All of these great shows from “across the pond” have this in common:  They are based on popular books that feature quirky, flawed, and brilliant protagonists.  Sure, in America we have our oddball sleuths, our Monks and Houses and Columbos.  But none of them have the literary pedigree of a Poirot or a Sherlock Holmes.

 

Poirot2     Poirot3

Poirot4     Poirot5

 

And so we have a new Poirot this week.  I have just one complaint.  Since 2002, Poirot has dispensed with a trio of supporting actors who lent much-appreciated humor to the series:  (above, clockwise from top right) Hugh Fraser (Hastings), Pauline Moran (Miss Lemon), and Philip Jackson (Chief Inspector Japp).
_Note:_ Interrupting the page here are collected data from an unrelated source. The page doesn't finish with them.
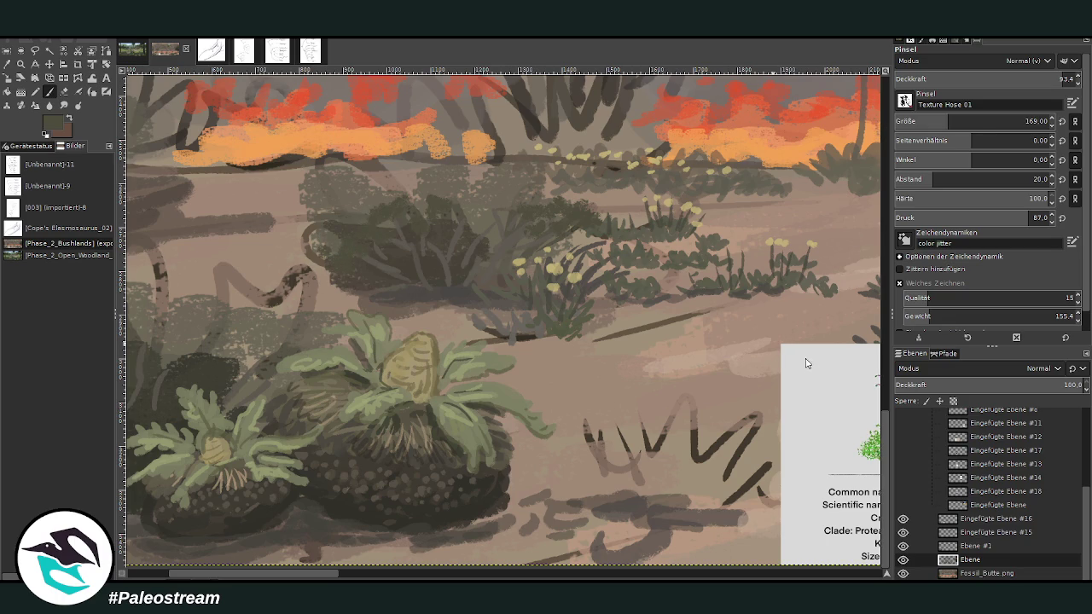
{"action": "mouse_move", "coordinate": [328, 252]}
{"action": "left_mouse_down"}
{"action": "mouse_move", "coordinate": [307, 256]}
{"action": "mouse_move", "coordinate": [346, 212]}
{"action": "mouse_move", "coordinate": [300, 199]}
{"action": "mouse_move", "coordinate": [366, 194]}
{"action": "mouse_move", "coordinate": [329, 182]}
{"action": "mouse_move", "coordinate": [398, 227]}
{"action": "mouse_move", "coordinate": [498, 238]}
{"action": "mouse_move", "coordinate": [533, 183]}
{"action": "mouse_move", "coordinate": [558, 202]}
{"action": "mouse_move", "coordinate": [487, 165]}
{"action": "mouse_move", "coordinate": [446, 162]}
{"action": "mouse_move", "coordinate": [415, 189]}
{"action": "mouse_move", "coordinate": [470, 205]}
{"action": "mouse_move", "coordinate": [418, 203]}
{"action": "mouse_move", "coordinate": [367, 162]}
{"action": "mouse_move", "coordinate": [322, 154]}
{"action": "mouse_move", "coordinate": [303, 181]}
{"action": "mouse_move", "coordinate": [346, 175]}
{"action": "mouse_move", "coordinate": [365, 219]}
{"action": "left_mouse_up"}
{"action": "mouse_move", "coordinate": [515, 173]}
{"action": "left_mouse_down"}
{"action": "mouse_move", "coordinate": [378, 239]}
{"action": "mouse_move", "coordinate": [372, 229]}
{"action": "mouse_move", "coordinate": [539, 232]}
{"action": "mouse_move", "coordinate": [528, 219]}
{"action": "mouse_move", "coordinate": [378, 200]}
{"action": "mouse_move", "coordinate": [346, 224]}
{"action": "mouse_move", "coordinate": [411, 198]}
{"action": "left_mouse_up"}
I’ve missed out on some of these delightful British imports, including the acclaimed Prime Suspect with Helen Mirren, but here’s a rundown of my favorites:

 

Morse

 

Inspector Morse    I love this cantankerous old coot.  Maybe that’s because Morse and I have so much in common:  same age, a weakness for beer, a bachelor lifestyle, a love of opera and poetry — well, maybe not that last.  Morse, as played by John Thaw, is forever irritable, forever single, and forever perplexed by the modern world.  But the bad guys don’t fool him, and he’s at home while prowling the halls of Oxford, where he and sidekick Sgt. Lewis (Kevin Whately) bump heads with stuffy professors, insecure students — and murder on a regular basis.

 

Branagh

 

Wallander    Technically, this is a British series that isn’t all that British.  It’s based on a series of Swedish novels set in Sweden.  But Wallander meets most British mystery requirements:  a flawed, interesting hero; clever plotting; moody atmosphere; and a first-rate actor (Kenneth Branagh) in the lead role.  Stieg Larsson’s The Girl with the Dragon Tattoo has been grabbing a lot of attention lately, but author Henning Mankell’s protagonist, the glum, middle-aged Inspector Wallander, is a more nuanced character than anyone found in Larsson’s Girl trilogy.

 

Sherlock

 

Sherlock     When this update of Arthur Conan Doyle’s creation premiered last year, my expectations were low.  Contemporizing the 19th-century stories had been done before, with decidedly mixed results.  And who the hell were these upstart actors playing Holmes and Watson?  Not to worry.  Benedict Cumberbatch (Holmes) and Martin Freeman (Watson) have traded in gaslight and The Times for computers and texting, but the magic is still there.

 

Baker

 

The Adventures of Sherlock Holmes    If you mention Sherlock Holmes, I tend to visualize actor Basil Rathbone, pipe in hand, prowling the artificial mists of what passed for London on a Universal Studios back lot in the 1940s.  But ask me which actor has given us the definitive Holmes, and I have to go with Jeremy Brett, who starred as the iconic cocaine addict in 41 television episodes from 1984 to 1994.

 

Midsomer

 

Midsomer Murders    Midsomer is a fictional English county, home to charming villages and nice families like that of DCI Tom Barnaby (John Nettles), a pleasant man who shares a close bond with his wife and his daughter.  Midsomer would seem idyllic were it not for one nagging little problem:  It seems to be the murder capital of the world.